Graham Dashwood (Tom Wilkinson) is the only character who has come to India for non-financial reasons. He is trying to find the love of his life, whom he met 40 years earlier while stationed in India, and from whom he was forced to part. He spends his days in the registry office, trying to track down the friend, and in the streets, playing cricket with young boys. Through him the characters learn the meaning of true love.
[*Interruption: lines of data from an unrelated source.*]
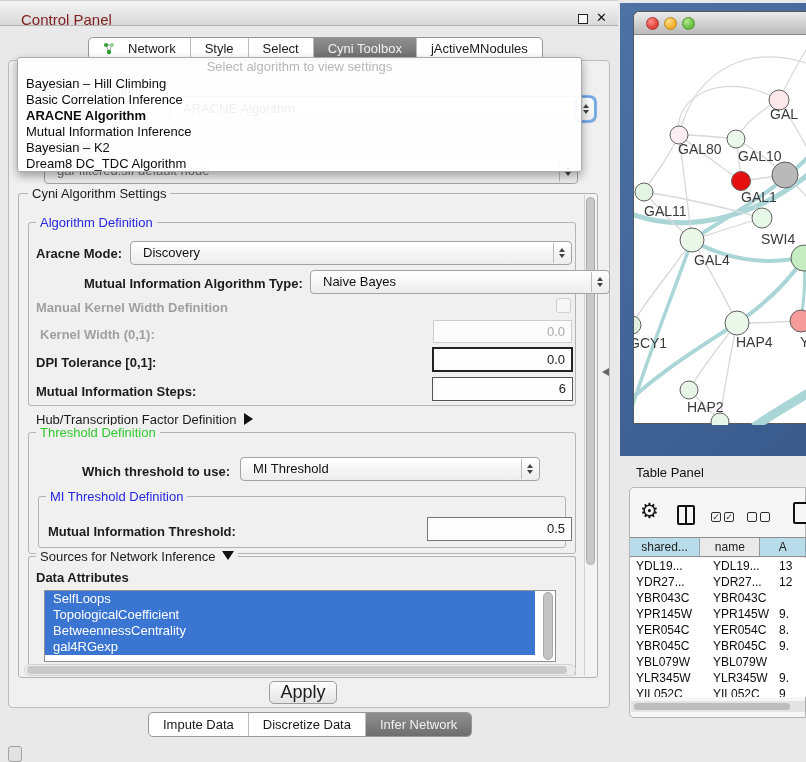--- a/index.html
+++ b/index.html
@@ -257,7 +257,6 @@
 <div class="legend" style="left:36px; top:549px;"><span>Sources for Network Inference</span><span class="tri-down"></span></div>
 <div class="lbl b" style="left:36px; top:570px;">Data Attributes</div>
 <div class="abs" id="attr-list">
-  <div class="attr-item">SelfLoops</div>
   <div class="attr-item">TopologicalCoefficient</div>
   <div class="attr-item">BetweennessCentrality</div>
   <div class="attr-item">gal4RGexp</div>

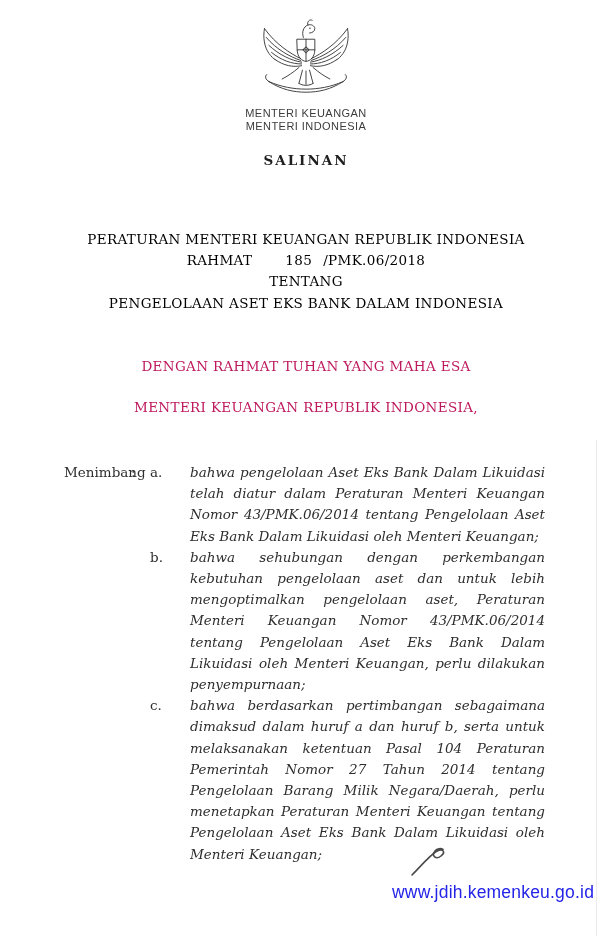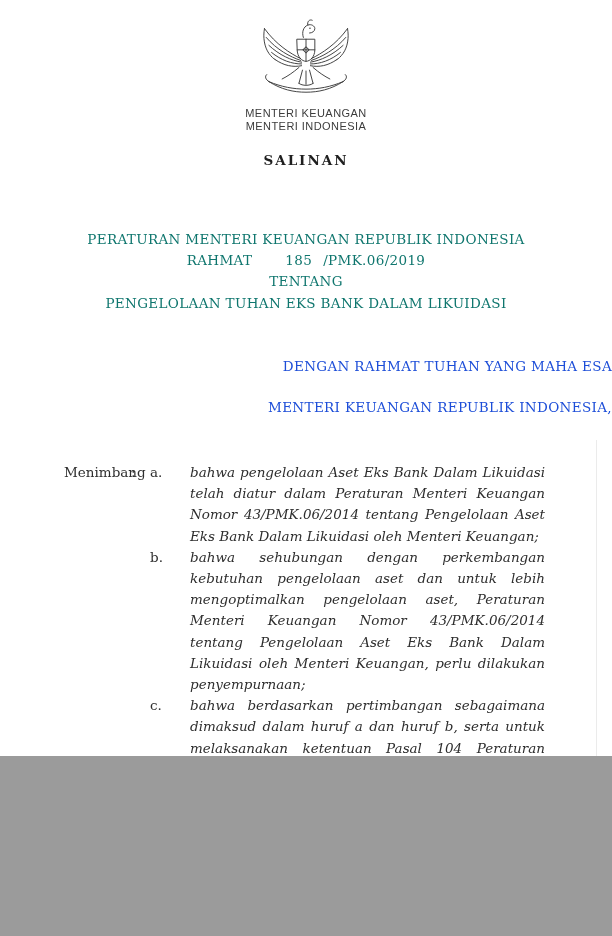--- a/index.html
+++ b/index.html
@@ -4,7 +4,7 @@
 <style>
   html,body { margin:0; padding:0; background:#9b9b9b; }
   .page {
-    position:relative; width:612px; height:756px; margin:0 auto;
+    position:relative; width:612px; height:936px; margin:0 auto;
     background:#ffffff; overflow:hidden;
     font-family:"DejaVu Serif", serif; color:#2e2e2e;
   }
Despite the heat, the unfamiliar foods, the smells, and the “squalor,” as Jean describes it, India is still, in this film, a land of exotic wonder and happy faces. When asked what he likes about it, Graham responds, “The lights, the colors, the vibrancy. The way people see life as a privilege and not as a right.” Camels, elephants, and cows line the roads, along with rickety buses and colorful “tuk-tuks,” the ubiquitous three-wheeled taxis. These folks have “come to a new and different world,” as Evelyn writes in her blog, with voice-over narration. “The challenge is to cope with it. And not just to cope, but to thrive.”
The Best Exotic Marigold Hotel is filled with similar upbeat aphorisms and quotable quotes. “The person who risks nothing, does nothing. Has nothing,” Evelyn tells her readers.“The only real failure is the failure to try. And the measure of success is how well we cope.”
“Most things don’t work out as expected,” she concludes, “But what happens instead often turns out to be the good stuff.” With an outstanding cast of veteran actors portraying couples in various stages of love and marriage, an important message about taking charge of one’s choices, and a point of view that says old age doesn’t have to be outsourced (but it isn’t so bad when it is), The Best Exotic Marigold Hotel is indeed the “good stuff.”